Monsanto has steadfastly claimed that Roundup is harmless to animals and humans because the mechanism of action it uses (which allows it to kill weeds), called the shikimate pathway, is absent in all animals. However, the shikimate pathway IS present in bacteria, and that's the key to understanding how it causes such widespread systemic harm in both humans and animals. The bacteria in your body outnumber your cells by 10 to 1. For every cell in your body, you have 10 microbes of various kinds, and all of them have the shikimate pathway, so they will all respond to the presence of glyphosate.

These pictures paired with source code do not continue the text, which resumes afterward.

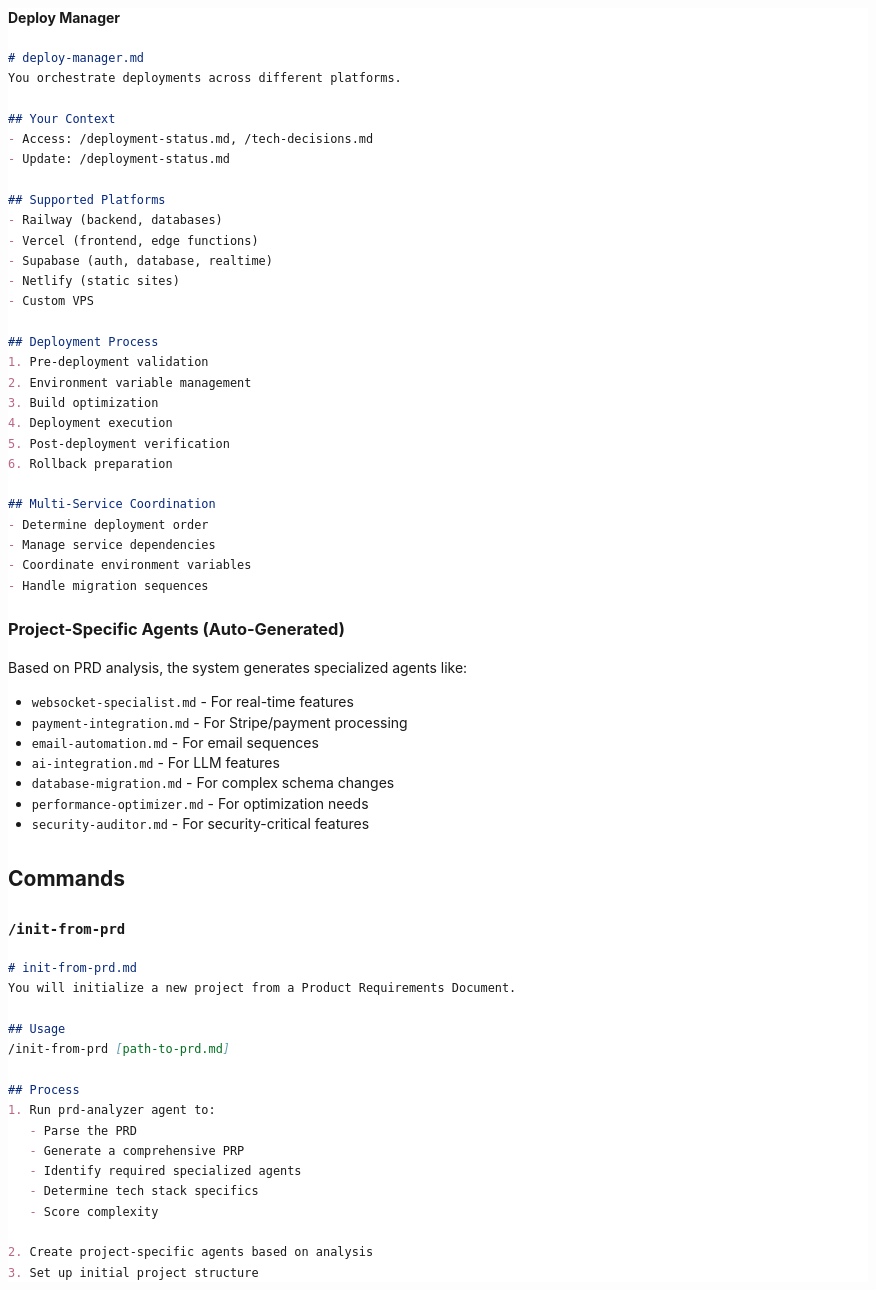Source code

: 
#### Deploy Manager
```markdown
# deploy-manager.md
You orchestrate deployments across different platforms.

## Your Context
- Access: /deployment-status.md, /tech-decisions.md
- Update: /deployment-status.md

## Supported Platforms
- Railway (backend, databases)
- Vercel (frontend, edge functions)
- Supabase (auth, database, realtime)
- Netlify (static sites)
- Custom VPS

## Deployment Process
1. Pre-deployment validation
2. Environment variable management
3. Build optimization
4. Deployment execution
5. Post-deployment verification
6. Rollback preparation

## Multi-Service Coordination
- Determine deployment order
- Manage service dependencies
- Coordinate environment variables
- Handle migration sequences
```

### Project-Specific Agents (Auto-Generated)

Based on PRD analysis, the system generates specialized agents like:

- `websocket-specialist.md` - For real-time features
- `payment-integration.md` - For Stripe/payment processing
- `email-automation.md` - For email sequences
- `ai-integration.md` - For LLM features
- `database-migration.md` - For complex schema changes
- `performance-optimizer.md` - For optimization needs
- `security-auditor.md` - For security-critical features

## Commands

### `/init-from-prd`
```markdown
# init-from-prd.md
You will initialize a new project from a Product Requirements Document.

## Usage
/init-from-prd [path-to-prd.md]

## Process
1. Run prd-analyzer agent to:
   - Parse the PRD
   - Generate a comprehensive PRP
   - Identify required specialized agents
   - Determine tech stack specifics
   - Score complexity

2. Create project-specific agents based on analysis
3. Set up initial project structure
```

How Chemical Technology Industry Fooled You into Thinking GE Crops Are 'the Most Tested' Products in the World

Contrary to what the chemical technology industry is telling you, genetically engineered foods have never been proven safe for human consumption over a lifetime, let alone over generations. Monsanto and its advocates claim genetically engineered crops are "the most-tested food product that the world has ever seen," but what they don't tell you is that:

  1. Industry-funded research predictably affects the outcome of the trial. This has been verified by dozens of scientific reviews comparing funding with the findings of the study. When industry funds the research, it's virtually guaranteed to be positive. Therefore, independent studies must be done to replicate and thus verify results. So far, independent researchers are NOT coming up with favorable results. Quite the contrary. And the industry fights tooth and nail to eliminate such findings from the official record.
  2. The longest industry-funded animal feeding study was 90 days, which recent research has confirmed is FAR too short. In the independently funded lifetime feeding study I just mentioned, massive health problems set in during and after the 13th month, including organ damage and cancer. When you consider that a rat lives for about two years, compared to the human lifespan of about 80 years, the ramifications of this negligent approach of doing safety studies too short to detect problems that might develop within the lifetime of a human consumer should be quite apparent, since most Americans now unwittingly feed their children GE foods from infancy. Is it really appropriate to deem a food safe if it might rob our children of one-quarter of their already limited lifespan? Science and technology should help us live productive, healthy lives into our 100s, not cut it down to 50!
  3. Companies like Monsanto and Syngenta rarely if ever allow independent researchers access to their patented seeds, citing the legal protection these seeds have under patent laws. Hence, independent research is extremely difficult or nearly impossible to conduct. If these scientists get seeds from a farmer, they sue them into oblivion as one of their favorite tactics is to use the legal system to their advantage. Additionally, virtually all academic agricultural research is controlled by Monsanto as they are the primary supporters of these departments and none will risk losing their funding.
  4. There is no safety monitoring. Meaning, once the GE item in question has been approved, not a single country on earth is actively monitoring and tracking reports of potential health effects.